# YOUR GOAL:
Rewrite the data from the line with "Personal Repository - What I do" through the end, putting "GitHub Actions" in place of "Jenkins" and leaving everything else unchanged.

___

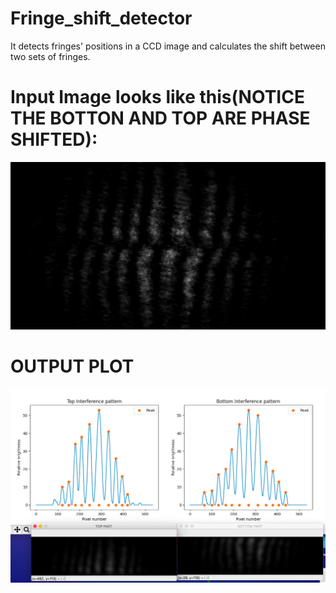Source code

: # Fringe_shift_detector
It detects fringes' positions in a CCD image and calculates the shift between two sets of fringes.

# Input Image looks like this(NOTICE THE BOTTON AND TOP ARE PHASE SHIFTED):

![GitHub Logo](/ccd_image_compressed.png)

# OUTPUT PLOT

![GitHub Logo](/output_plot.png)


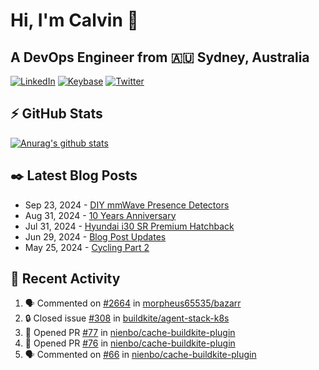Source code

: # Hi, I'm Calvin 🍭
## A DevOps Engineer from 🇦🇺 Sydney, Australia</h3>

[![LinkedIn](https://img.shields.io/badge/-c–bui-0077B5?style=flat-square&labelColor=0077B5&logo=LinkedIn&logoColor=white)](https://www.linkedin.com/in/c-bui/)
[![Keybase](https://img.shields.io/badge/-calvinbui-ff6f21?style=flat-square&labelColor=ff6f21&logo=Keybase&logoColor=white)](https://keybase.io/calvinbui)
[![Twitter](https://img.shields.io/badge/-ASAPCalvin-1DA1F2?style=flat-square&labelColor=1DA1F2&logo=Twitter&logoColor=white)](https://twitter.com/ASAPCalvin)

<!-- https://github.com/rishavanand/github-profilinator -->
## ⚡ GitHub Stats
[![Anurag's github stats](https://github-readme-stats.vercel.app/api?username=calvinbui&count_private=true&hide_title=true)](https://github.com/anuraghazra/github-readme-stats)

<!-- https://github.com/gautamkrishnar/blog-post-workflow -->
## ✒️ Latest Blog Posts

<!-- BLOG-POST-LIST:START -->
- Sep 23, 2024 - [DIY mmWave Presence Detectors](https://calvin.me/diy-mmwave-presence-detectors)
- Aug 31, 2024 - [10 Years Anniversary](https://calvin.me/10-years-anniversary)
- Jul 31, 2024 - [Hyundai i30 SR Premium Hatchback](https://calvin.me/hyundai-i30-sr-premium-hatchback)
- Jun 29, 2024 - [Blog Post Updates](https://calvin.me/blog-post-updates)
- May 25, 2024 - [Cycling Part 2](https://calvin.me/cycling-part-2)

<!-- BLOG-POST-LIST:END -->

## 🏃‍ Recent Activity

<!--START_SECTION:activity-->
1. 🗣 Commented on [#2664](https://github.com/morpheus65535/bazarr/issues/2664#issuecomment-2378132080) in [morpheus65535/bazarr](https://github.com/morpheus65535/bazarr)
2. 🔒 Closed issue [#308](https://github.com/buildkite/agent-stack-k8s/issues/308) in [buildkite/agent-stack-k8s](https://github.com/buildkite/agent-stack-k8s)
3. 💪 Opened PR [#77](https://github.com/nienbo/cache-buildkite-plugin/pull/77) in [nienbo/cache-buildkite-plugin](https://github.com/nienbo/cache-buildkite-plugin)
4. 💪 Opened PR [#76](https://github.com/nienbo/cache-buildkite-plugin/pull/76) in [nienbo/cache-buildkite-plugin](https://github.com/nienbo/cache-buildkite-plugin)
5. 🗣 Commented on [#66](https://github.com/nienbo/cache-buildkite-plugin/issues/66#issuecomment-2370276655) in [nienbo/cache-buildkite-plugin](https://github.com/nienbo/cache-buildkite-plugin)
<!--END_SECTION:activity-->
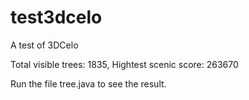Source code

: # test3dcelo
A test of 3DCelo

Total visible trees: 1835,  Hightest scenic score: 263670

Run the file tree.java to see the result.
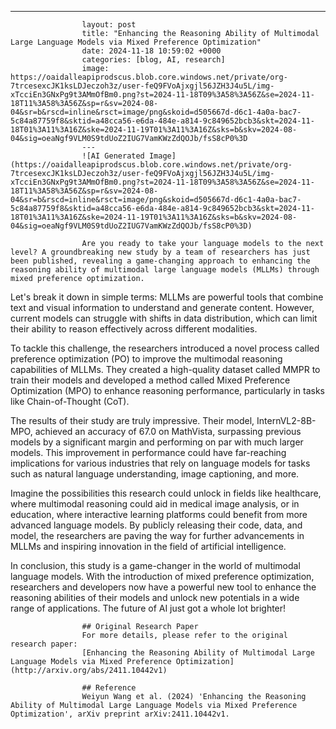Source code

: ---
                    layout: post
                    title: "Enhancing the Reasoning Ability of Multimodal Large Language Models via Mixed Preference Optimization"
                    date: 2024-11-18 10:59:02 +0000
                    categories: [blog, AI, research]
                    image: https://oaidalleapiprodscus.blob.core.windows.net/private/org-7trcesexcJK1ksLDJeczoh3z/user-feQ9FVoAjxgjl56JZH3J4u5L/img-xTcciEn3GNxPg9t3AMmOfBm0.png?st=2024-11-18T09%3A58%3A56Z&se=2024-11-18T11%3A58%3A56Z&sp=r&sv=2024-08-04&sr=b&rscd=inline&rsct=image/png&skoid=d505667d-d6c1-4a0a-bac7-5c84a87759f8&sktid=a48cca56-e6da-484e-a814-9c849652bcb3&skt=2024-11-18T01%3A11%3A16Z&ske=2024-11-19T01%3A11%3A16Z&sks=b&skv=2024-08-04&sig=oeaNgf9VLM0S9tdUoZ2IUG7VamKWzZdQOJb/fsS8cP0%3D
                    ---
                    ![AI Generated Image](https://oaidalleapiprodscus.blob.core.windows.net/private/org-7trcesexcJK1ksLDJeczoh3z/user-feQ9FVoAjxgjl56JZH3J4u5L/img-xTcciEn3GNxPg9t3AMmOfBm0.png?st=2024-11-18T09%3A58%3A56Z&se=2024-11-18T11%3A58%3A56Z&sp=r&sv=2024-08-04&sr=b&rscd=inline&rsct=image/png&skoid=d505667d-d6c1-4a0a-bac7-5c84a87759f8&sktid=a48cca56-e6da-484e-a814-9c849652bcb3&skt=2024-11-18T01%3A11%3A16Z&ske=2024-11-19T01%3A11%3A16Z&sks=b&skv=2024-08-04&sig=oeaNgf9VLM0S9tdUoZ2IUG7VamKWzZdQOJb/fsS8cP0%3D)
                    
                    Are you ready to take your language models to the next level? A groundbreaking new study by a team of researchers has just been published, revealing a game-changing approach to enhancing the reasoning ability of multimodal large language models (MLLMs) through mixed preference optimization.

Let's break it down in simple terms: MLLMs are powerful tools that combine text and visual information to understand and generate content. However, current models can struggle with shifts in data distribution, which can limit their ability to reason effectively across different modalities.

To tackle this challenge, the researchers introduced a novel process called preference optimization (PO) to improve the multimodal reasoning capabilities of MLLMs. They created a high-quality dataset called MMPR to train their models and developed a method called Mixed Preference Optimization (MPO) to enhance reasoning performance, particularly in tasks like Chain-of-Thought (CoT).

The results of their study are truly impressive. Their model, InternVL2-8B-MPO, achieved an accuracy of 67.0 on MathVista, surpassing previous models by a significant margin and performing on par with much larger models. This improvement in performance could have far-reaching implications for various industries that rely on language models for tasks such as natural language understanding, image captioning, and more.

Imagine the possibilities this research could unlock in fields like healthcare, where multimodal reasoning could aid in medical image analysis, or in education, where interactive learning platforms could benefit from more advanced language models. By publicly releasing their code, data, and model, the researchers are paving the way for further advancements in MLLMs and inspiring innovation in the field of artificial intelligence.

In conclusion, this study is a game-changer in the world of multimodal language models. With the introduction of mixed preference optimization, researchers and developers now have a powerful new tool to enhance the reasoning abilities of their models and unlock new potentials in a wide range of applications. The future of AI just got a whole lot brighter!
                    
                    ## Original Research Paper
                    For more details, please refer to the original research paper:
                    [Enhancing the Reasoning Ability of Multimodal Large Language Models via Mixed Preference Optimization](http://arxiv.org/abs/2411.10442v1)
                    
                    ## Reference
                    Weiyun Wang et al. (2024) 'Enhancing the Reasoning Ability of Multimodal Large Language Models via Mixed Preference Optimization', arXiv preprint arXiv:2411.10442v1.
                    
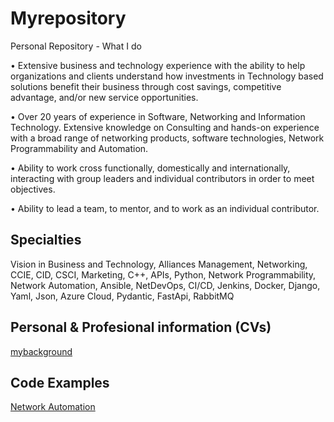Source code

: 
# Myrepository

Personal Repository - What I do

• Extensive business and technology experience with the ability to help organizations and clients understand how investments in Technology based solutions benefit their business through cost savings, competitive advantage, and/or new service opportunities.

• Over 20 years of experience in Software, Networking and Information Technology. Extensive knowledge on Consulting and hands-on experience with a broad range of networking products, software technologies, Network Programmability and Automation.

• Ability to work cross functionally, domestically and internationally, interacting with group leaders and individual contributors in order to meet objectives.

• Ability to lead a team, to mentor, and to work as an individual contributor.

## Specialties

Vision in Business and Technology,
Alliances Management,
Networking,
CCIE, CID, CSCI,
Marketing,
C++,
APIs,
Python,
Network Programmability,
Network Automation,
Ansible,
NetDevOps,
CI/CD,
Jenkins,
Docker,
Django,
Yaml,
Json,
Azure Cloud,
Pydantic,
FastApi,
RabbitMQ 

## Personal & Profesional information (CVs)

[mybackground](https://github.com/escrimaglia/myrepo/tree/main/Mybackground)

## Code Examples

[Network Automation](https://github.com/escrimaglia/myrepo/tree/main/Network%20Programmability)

___

# REPLY TO THE EXERCISE:
Personal Repository - What I do

• Extensive business and technology experience with the ability to help organizations and clients understand how investments in Technology based solutions benefit their business through cost savings, competitive advantage, and/or new service opportunities.

• Over 20 years of experience in Software, Networking and Information Technology. Extensive knowledge on Consulting and hands-on experience with a broad range of networking products, software technologies, Network Programmability and Automation.

• Ability to work cross functionally, domestically and internationally, interacting with group leaders and individual contributors in order to meet objectives.

• Ability to lead a team, to mentor, and to work as an individual contributor.

## Specialties

Vision in Business and Technology,
Alliances Management,
Networking,
CCIE, CID, CSCI,
Marketing,
C++,
APIs,
Python,
Network Programmability,
Network Automation,
Ansible,
NetDevOps,
CI/CD,
GitHub Actions,
Docker,
Django,
Yaml,
Json,
Azure Cloud,
Pydantic,
FastApi,
RabbitMQ 

## Personal & Profesional information (CVs)

[mybackground](https://github.com/escrimaglia/myrepo/tree/main/Mybackground)

## Code Examples

[Network Automation](https://github.com/escrimaglia/myrepo/tree/main/Network%20Programmability)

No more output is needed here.